New distances to RAVE stars
James Binney ; Ben Burnett ; Georges Kordopatis ; Paul J McMillan ; Sanjib Sharma ; Tomaz Zwitter ; Olivier Bienayme ; Joss Bland-Hawthorn ; Matthias Steinmetz ; Gerry Gilmore ; Mary E.K. Williams ; Julio Navarro ; Eva K. Grebel ; Amina Helmi ; Quentin Parker ; Warren A. Reid ; George Seabroke ; Fred Watson ; Rosie F.G. Wyse ;
Date 17 Sep 2013
AbstractProbability density functions are determined from new stellar parameters for the distance moduli of stars for which the RAdial Velocity Experiment (RAVE) has obtained spectra with S/N>=10. The expectation value of distance is larger than the distance implied by the expectation of distance modulus; the latter is itself larger than the distance implied by the expectation value of the parallax.
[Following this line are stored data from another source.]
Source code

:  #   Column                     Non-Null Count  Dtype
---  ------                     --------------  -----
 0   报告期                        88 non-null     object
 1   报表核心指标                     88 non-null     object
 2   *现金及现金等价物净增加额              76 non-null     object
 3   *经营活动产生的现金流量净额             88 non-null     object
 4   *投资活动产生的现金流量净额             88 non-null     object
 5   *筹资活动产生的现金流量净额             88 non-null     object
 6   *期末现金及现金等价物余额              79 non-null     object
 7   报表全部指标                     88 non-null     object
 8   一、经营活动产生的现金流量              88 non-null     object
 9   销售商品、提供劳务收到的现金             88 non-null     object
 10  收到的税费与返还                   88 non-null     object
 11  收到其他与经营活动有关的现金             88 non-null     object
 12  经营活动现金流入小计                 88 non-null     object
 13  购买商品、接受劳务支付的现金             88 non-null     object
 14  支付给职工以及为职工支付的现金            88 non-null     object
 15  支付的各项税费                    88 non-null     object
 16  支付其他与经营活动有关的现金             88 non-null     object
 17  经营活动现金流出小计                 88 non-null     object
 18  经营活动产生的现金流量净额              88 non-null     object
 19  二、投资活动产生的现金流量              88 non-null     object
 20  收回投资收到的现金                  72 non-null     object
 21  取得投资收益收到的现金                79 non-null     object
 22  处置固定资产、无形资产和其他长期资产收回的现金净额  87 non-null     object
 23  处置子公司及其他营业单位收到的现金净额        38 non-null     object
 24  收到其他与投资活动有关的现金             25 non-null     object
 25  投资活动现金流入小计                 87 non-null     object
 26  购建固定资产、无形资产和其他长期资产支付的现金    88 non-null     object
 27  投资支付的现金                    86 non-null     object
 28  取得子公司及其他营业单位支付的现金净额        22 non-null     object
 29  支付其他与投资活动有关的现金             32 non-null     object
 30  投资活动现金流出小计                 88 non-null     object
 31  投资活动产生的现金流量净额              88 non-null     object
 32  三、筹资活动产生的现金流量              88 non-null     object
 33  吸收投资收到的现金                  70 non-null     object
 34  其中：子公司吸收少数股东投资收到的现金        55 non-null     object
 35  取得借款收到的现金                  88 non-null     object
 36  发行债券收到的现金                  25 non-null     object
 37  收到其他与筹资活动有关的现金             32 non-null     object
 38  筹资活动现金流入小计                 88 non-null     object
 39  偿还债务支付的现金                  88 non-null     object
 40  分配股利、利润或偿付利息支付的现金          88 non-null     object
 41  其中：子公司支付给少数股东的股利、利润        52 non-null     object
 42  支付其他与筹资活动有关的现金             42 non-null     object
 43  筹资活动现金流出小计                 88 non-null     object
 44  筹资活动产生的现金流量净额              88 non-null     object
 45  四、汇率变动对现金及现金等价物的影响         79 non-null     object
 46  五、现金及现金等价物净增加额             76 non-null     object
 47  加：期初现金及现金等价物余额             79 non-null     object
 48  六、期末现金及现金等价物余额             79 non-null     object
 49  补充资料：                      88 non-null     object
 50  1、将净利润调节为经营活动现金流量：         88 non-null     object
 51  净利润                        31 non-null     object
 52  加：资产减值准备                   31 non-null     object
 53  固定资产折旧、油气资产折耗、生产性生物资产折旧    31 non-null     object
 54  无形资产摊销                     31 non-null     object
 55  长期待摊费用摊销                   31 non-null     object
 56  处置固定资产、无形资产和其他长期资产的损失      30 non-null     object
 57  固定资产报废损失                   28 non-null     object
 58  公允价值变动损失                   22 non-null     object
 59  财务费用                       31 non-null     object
Our parallaxes of Hipparcos stars agree well with the values measured by Hipparcos, so the expectation of parallax is the most reliable distance indicator. The latter are improved by taking extinction into account. We provide one- two- or three-Gaussian fits to the distance pdfs. The effective temperature absolute-magnitude diagram of our stars is significantly improved when these pdfs are used to make the diagram. We use the method of kinematic corrections devised by Schoenrich, Binney & Asplund to check for systematic errors in our estimators for ordinary stars and confirm the conclusion reached from the Hipparcos stars that the most reliable distance indicator is the expectation of parallax. There is an indication that for cool dwarfs and low-gravity giants <varpi> tends to be larger than the true distance by up to 30 percent. The most satisfactory distances are for dwarfs hotter than 5500 K. We compare our distances to stars in 13 open clusters with cluster distances from the literature and find excellent agreement for the dwarfs and indications that we are over-estimating distances to giants, especially in young clusters. Taking extinction into account slightly improves results for cluster stars even though our derived extinctions scatter significantly within a cluster and in four clusters the mean extinction of clusters stars does not agree with the cluster’s literature value. Noise in the spectra dominates neither the uncertainty in distance nor the uncertainty in extinction.